Philosophically speaking, look at it this way. I've encountered a lot of lefty urbanists who're eager to start some break-up-Megacity separatist movement along the lines of "Etobicoke can have Ford; we're outa here". To them, I respond, thoughtfully: "uh-uh. You're missing the point. If you were truly the thoughtful urbanists you pretend to be, you'd realize that even Etobicoke doesn't deserve a Mayor Ford."
Re "why is it bothersome to you?"--reread what I wrote.
In fact (and as per my point), they may "love" (or offer clues to loving) the suburbs even more than said suburbanites are capable of, or inclined to doing. So it's not about the raw suburbs; it's about the ham-handed, lousy-lay obtuse complacency of the suburbanites. They're *their* own worst enemies
So, it's bothersome--because we care. And who freaking cares how often we visit. By that calibre, the urban-minded should only narcissistically concern themselves with their own turf. And if something happens in some far-off community, we shouldn't bother, we should let "them" take care of it: if we only visit once in a blue moon or not at all, it's not our responsibility.

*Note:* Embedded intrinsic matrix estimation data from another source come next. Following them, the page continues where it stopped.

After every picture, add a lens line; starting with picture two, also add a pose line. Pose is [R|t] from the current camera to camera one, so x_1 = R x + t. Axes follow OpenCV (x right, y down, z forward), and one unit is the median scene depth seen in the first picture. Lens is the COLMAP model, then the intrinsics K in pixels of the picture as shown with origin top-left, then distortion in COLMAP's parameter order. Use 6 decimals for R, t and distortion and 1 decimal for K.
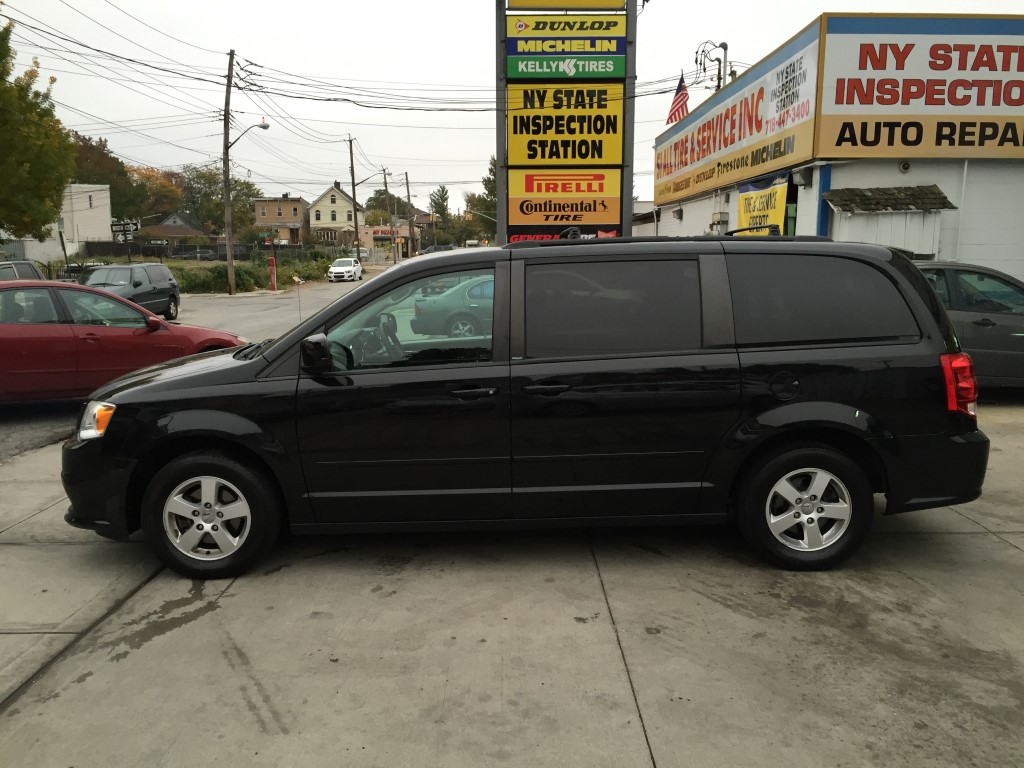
lens RADIAL K [[873.9, 0, 514.0], [0, 873.9, 385.1], [0, 0, 1]] dist [0.087249, -0.123530]
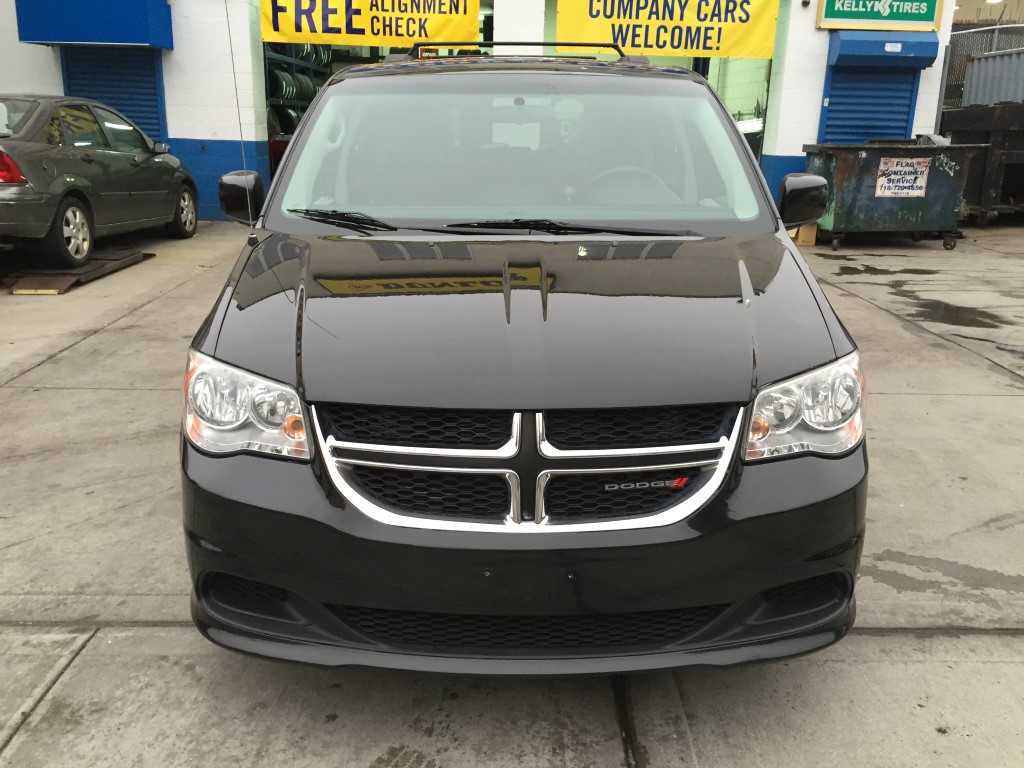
lens RADIAL K [[873.9, 0, 514.0], [0, 873.9, 385.1], [0, 0, 1]] dist [0.087249, -0.123530]
pose [[0.001269, -0.287455, 0.957793, -0.961158], [0.128710, 0.949874, 0.284908, -0.130205], [-0.991681, 0.122916, 0.038203, 1.204715]]
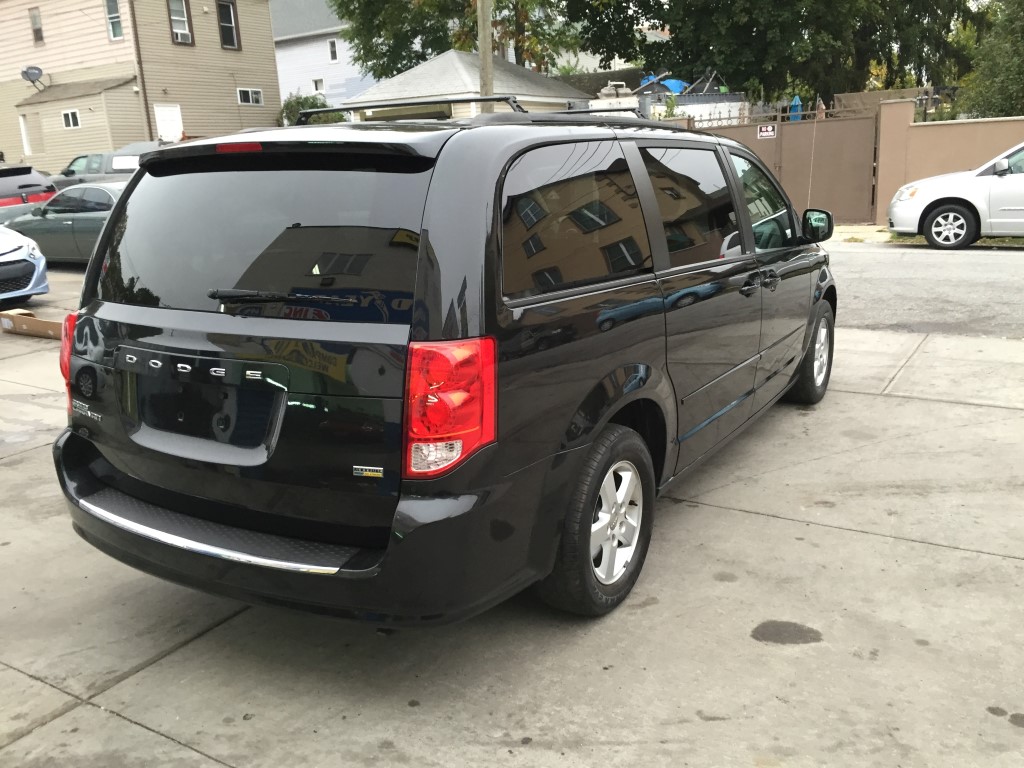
lens RADIAL K [[873.9, 0, 514.0], [0, 873.9, 385.1], [0, 0, 1]] dist [0.087249, -0.123530]
pose [[-0.526237, 0.233009, -0.817791, 0.937829], [-0.075891, 0.945017, 0.318094, -0.232875], [0.846945, 0.229456, -0.479619, 1.693405]]
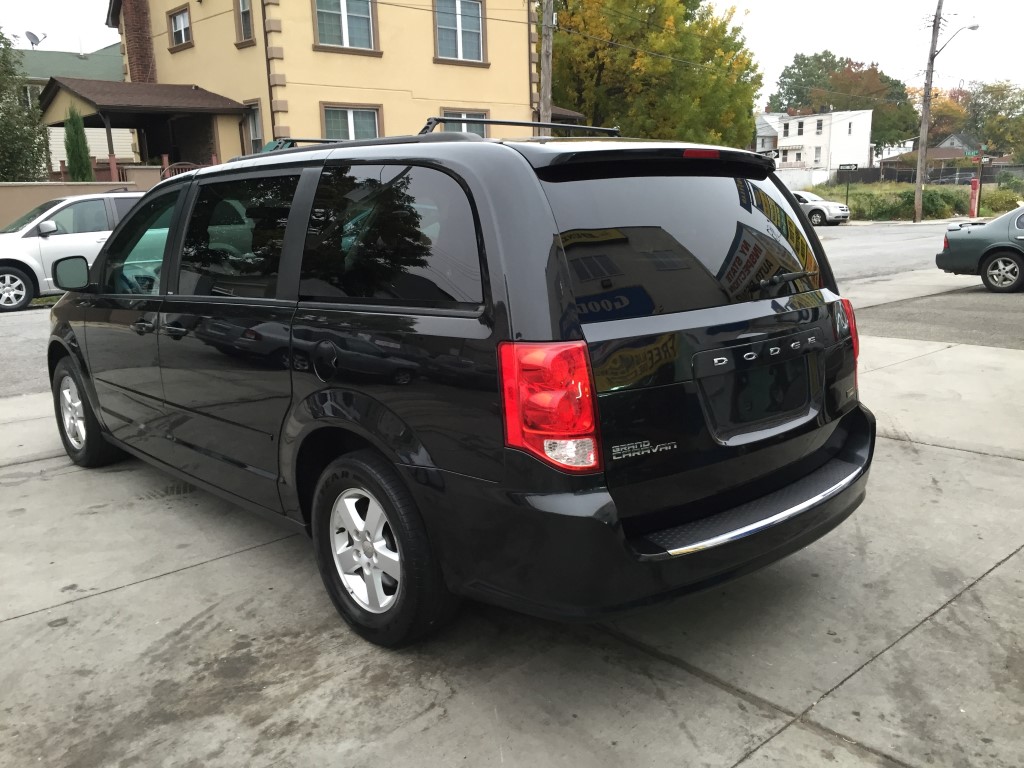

Uh, yeah, sure. Actually, by my estimation, if "we don't care", that speaks to a broader ailment--like even if we *visited* some such place, we'd be so entropically disinterested in anything regarding urban form or lay-of-the-land. Which is another way of saying that if the two of us travelled someplace--I dunno, road-tripped to Hamilton and back, or something--if it were me at the wheel, it's you who'd probably be "are we there yet" or "let's get out of this crap place" bored out of your skull, even in the kinds of suburban/nondescript zones which, supposedly, so-labeled "urban leftys" like me are less endeared toward. Well, if you're going to be like that, well...shove it.